Already when I search Google or Yahoo or MSN for "population of Peru," I get the figure I want without the need to sift through a grab bag of geography and history pages for that small bit of factual information. Some of the engines will respond with a correct answer to "2 + 2 - 1/17" or "map Georgia." Credit text analytics at work. We have natural language processing (NLP) to detect implied query, to discern and extract and disambiguate "entities," such as place names, and to pull information from documents identified as possibly containing answers.

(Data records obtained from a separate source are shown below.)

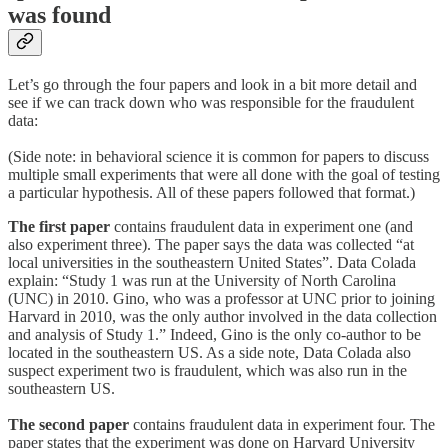
was found
Let’s go through the four papers and look in a bit more detail and
see if we can track down who was responsible for the fraudulent
data:
(Side note: in behavioral science it is common for papers to discuss
multiple small experiments that were all done with the goal of testing
a particular hypothesis. All of these papers followed that format.)
The first paper
contains fraudulent data in experiment one (and
also experiment three). The paper says the data was collected “at
local universities in the southeastern United States”. Data Colada
explain: “Study 1 was run at the University of North Carolina
(UNC) in 2010. Gino, who was a professor at UNC prior to joining
Harvard in 2010, was the only author involved in the data collection
and analysis of Study 1.” Indeed, Gino is the only co-author to be
located in the southeastern US. As a side note, Data Colada also
suspect experiment two is fraudulent, which was also run in the
southeastern US.
The second paper
contains fraudulent data in experiment four. The
paper states that the experiment was done on Harvard University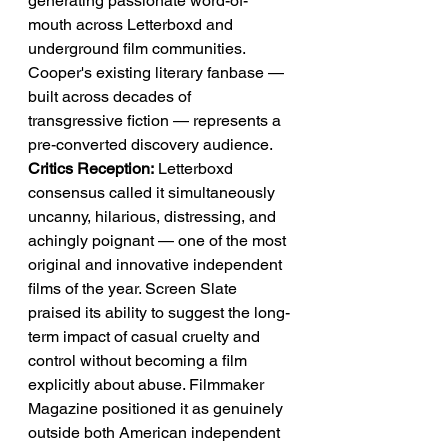
generating passionate word-of-
mouth across Letterboxd and 
underground film communities. 
Cooper's existing literary fanbase — 
built across decades of 
transgressive fiction — represents a 
pre-converted discovery audience.
Critics Reception:
 Letterboxd 
consensus called it simultaneously 
uncanny, hilarious, distressing, and 
achingly poignant — one of the most 
original and innovative independent 
films of the year. Screen Slate 
praised its ability to suggest the long-
term impact of casual cruelty and 
control without becoming a film 
explicitly about abuse. Filmmaker 
Magazine positioned it as genuinely 
outside both American independent 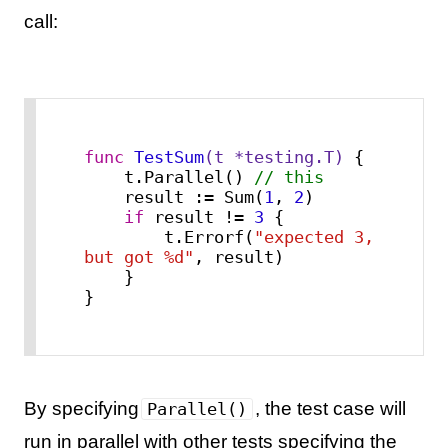
call:
func
TestSum
(t *testing.T)
 {

    t.Parallel() 
// this
    result := Sum(
1
, 
2
)

if
 result != 
3
 {

        t.Errorf(
"expected 3, 
but got %d"
, result)

    }

}
By specifying
, the test case will
Parallel()
run in parallel with other tests specifying the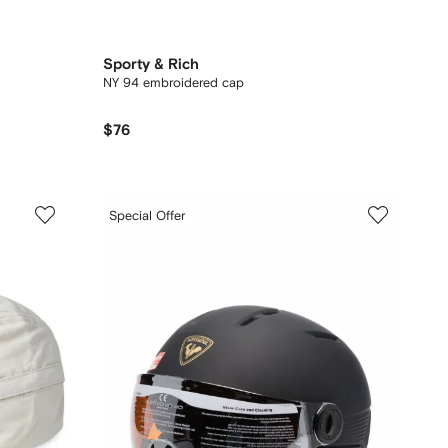
Sporty & Rich
NY 94 embroidered cap
$76
Special Offer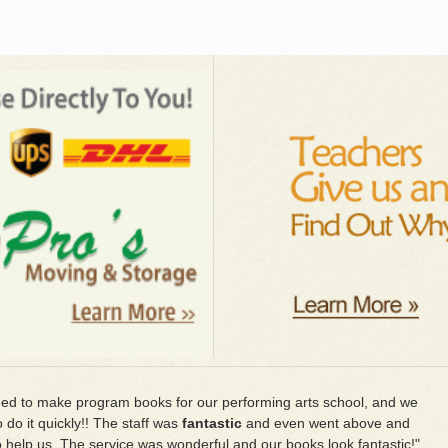
d to make program books for our performing arts school, and we
 do it quickly!! The staff was
fantastic
and even went above and
 help us. The service was wonderful and our books look fantastic!"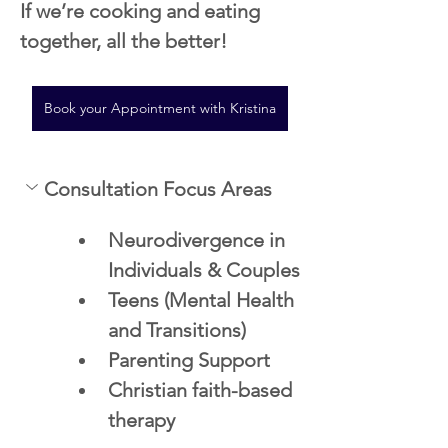
If we’re cooking and eating 
together, all the better! 
Book your Appointment with Kristina
Consultation Focus Areas
Neurodivergence in 
Individuals & Couples
Teens (Mental Health 
and Transitions)
Parenting Support 
Christian faith-based 
therapy 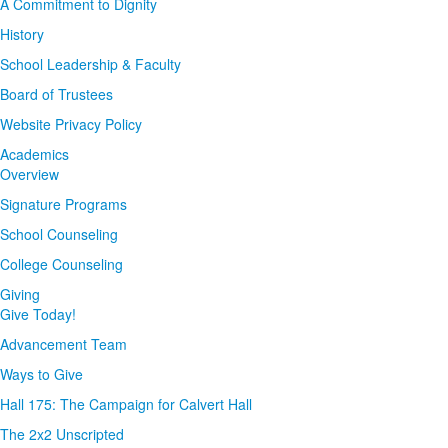
A Commitment to Dignity
History
School Leadership & Faculty
Board of Trustees
Website Privacy Policy
Academics
Overview
Signature Programs
School Counseling
College Counseling
Giving
Give Today!
Advancement Team
Ways to Give
Hall 175: The Campaign for Calvert Hall
The 2x2 Unscripted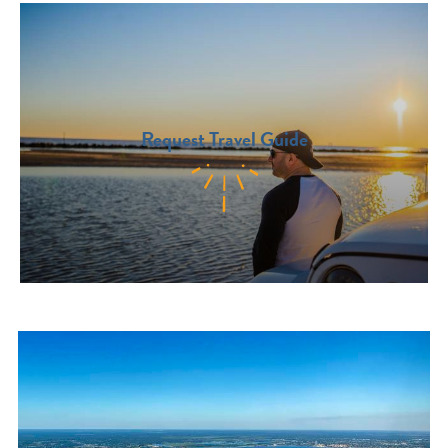
Request Travel Guide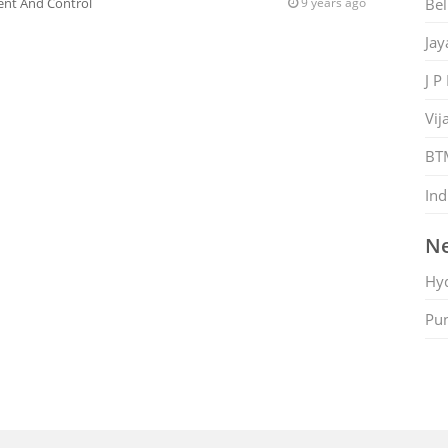
Bel
nt And Control
9 years ago
Jay
J P
Vij
BT
Ind
Ne
Hy
Pu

That last answer-extraction stage can use Web-search results or authoritative reference sources, such as Wikipedia or technical manuals, for particular business domains. It is facilitated by search-BI interfaces (explored in my July column, "Will Search Deliver Better BI?) and adapters that let search engines reach into the deep Web of databases and operational systems not indexed by Web spiders. The final step is to formulate and present a single answer by assessing and weighing the available sets of facts and figures.
You can try several question-answering sites on the Web: Two that come to mind are brainboost.com, which taps the answer.com reference site, and start.csail.mit.edu, MIT Professor Boris Katz's site that has been up since 1993. An active academic community has been looking at this application of NLP and text mining, and a Web search will turn up a variety of demonstration sites. I particularly like TextMap at the University of Southern California, which provides an optional technical analysis of questions. Academic and industrial R&D efforts benefit from collaboration and competition at venues such as the Cross-Language Evaluation Forum and the Text Retrieval Conference, sponsored by the U.S. National Institute of Standards and Technology.
If you try a few systems, you'll see that much work remains to be done. Even purpose-built question-answering systems, which do a better job than conventional search engines, rapidly go off track in the face of complexity. A modifier added to a simple question--"What is the Latino population of Miami, Florida?" for instance--knocks out every system I've tried.
Brainboost almost got that last question right but ultimately could not assemble fragments available in its reference source into an on-target response. Researchers are only starting to attempt more complex questions where the answer must be composed from bits and pieces found in disparate sources, according to Diego Mollá, a senior lecturer at Macquarie University, Sydney, Australia. They are also grappling with conceptual (as opposed to factual) questions about abstract ideas such as truth and value and, Mollá says, they are trying to come up with reliable ways to evaluate the correctness of longer answers extracted from sources.
Glotzbach tells me that much of Google's work involves better understanding user intent. The biggest challenges, he says, are comprehending searches of only a word or two, and, paradoxically, those containing additional modifiers, which would create more precise, less ambiguous questions.
My take is that good answers will require significant progress on many fronts. The potential payoff--search done right--will justify efforts.